Variables and file structure
Variables are named using Qualtrics-generated question identifiers (e.g., Q4, Q7_1) and a small number of computed demographic variables created by the research team. Variable labels providing the full question text are embedded in the .sav file and visible in SPSS or compatible software.
Key demographic/classification variables:
- Ethnicity_3: Respondent ethnicity, collapsed into 3 categories (URM groups combined; White non-Hispanic; International)
- DoctoralField_2: Doctoral field, collapsed into 2 broad divisions (Arts/Humanities/Social Sciences; PBSci/Engineering)
- DoctoralProgressToDegree: Progress toward degree, 2 categories (first or second year; third year or more)
- Respondent: Flag indicating respondent has published or plans to publish
- Respondent_TopicsWanted / Respondent_PublishingGuidance: Flags indicating eligibility for specific question series
- Finished: Whether respondent completed the survey (1 = completed, 0 = did not complete)

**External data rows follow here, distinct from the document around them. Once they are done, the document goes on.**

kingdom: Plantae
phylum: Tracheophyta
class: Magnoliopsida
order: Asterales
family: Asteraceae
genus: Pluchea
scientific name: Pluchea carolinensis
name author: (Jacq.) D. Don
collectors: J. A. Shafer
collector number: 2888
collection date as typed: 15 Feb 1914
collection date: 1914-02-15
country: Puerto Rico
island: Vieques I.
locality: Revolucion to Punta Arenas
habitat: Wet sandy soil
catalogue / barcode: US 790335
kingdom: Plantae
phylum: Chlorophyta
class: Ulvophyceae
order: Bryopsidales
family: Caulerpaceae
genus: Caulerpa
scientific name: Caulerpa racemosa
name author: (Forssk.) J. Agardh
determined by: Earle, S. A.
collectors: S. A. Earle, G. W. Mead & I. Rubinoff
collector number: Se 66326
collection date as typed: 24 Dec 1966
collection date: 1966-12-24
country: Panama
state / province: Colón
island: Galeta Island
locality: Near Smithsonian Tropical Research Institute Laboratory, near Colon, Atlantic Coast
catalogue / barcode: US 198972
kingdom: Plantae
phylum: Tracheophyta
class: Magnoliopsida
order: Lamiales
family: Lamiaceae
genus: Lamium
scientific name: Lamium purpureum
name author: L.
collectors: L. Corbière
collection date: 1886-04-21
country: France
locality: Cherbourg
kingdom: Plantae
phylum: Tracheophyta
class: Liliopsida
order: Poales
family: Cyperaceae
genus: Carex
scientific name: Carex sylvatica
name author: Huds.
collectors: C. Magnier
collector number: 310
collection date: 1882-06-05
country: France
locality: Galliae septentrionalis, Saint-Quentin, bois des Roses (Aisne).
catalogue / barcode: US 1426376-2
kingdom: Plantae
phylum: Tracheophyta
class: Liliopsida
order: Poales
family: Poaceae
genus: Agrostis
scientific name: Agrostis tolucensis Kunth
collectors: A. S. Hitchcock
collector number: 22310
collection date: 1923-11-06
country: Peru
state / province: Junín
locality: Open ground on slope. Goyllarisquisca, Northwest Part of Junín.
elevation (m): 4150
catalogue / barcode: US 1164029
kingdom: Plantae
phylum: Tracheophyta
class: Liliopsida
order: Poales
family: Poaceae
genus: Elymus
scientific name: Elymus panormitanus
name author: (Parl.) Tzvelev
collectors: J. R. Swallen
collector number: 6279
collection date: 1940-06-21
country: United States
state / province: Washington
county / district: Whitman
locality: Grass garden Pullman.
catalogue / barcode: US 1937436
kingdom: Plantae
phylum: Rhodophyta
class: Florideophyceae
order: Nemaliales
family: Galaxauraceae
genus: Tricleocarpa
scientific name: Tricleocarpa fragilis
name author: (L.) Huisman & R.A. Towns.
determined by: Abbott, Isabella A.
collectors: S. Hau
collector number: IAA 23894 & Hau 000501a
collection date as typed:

- Remaining variables correspond to individual survey questions. Multiple-choice and select-all-that-apply questions are represented as binary indicator variables (1 = selected). Likert-scale questions are stored as numeric values with labeled categories embedded in the file.
Software
The .sav file can be opened with IBM SPSS Statistics. It is also readable in R (via the haven or foreign package), Python (via pyreadstat or savReaderWriter), and PSPP (a free, open-source alternative to SPSS).
Human subjects de-identification
IRB and Consent
Data collection was conducted under IRB protocol HS-FY2021-21. Survey data were collected in partnership with the UCSC Institutional Research, Analytics, and Planning Support (IRAPS) office. Data were received by the research team already de-identified. Participants provided consent for public sharing of their de-identified data.
De-identification Process
The dataset has been prepared in accordance with Dryad's human subjects data requirements. The following variables were removed prior to deposit:
- Direct identifiers removed: ResponseId (Qualtrics-generated unique response identifier), Duration (exact time in seconds to complete survey)
- Verbatim responses removed: All open-ended text fields were removed, including Q8 (reasons for not publishing), Q9 (program deliverable), Q42 (final open-ended comments), and 16 "other, please specify" free-text fields associated with multiple-choice questions (Q7_5_TEXT, Q5_5_TEXT, Q13_8_TEXT, Q14_12_TEXT, Q15_12_TEXT, Q16_5_TEXT, Q17_8_TEXT, Q18_4_TEXT, Q18_7_TEXT, Q20_7_TEXT, Q24_6_TEXT, Q30_5_TEXT, Q39_6_TEXT, Q40_10_TEXT, Q41_6_TEXT, Q47_5_TEXT)
- The dataset retains three indirect identifiers required for analysis and reproducibility: Ethnicity_3, DoctoralField_2, and DoctoralProgressToDegree. Each has been collapsed into broad categories to minimize re-identification risk. DoctoralProgressToDegree was further generalized from three categories to two (first/second year; third year or more), removing a specific graduation timeline reference. Cross-tabulation of all three variables produces a minimum cell size well above Dryad's guidance threshold of n=5.
Missing Data
Not all respondents answered all questions. Some question series were shown only to subsets of respondents based on prior answers (e.g., questions about the publishing process were shown only to respondents who indicated they had published or planned to publish). Missing values are represented as system-missing in the .sav file. The Respondent, Respondent_TopicsWanted, and Respondent_PublishingGuidance flag variables indicate which question series each respondent was eligible to receive.
Human subjects data
Working under IRB HS-FY2021-21, we partnered with our local Institutional Research, Analytics, and Planning Support (IRAPS) to design a data collecting instrument. We received data from IRAPS already de-identified. Additionally, we were provided consent from participants to publicly share data.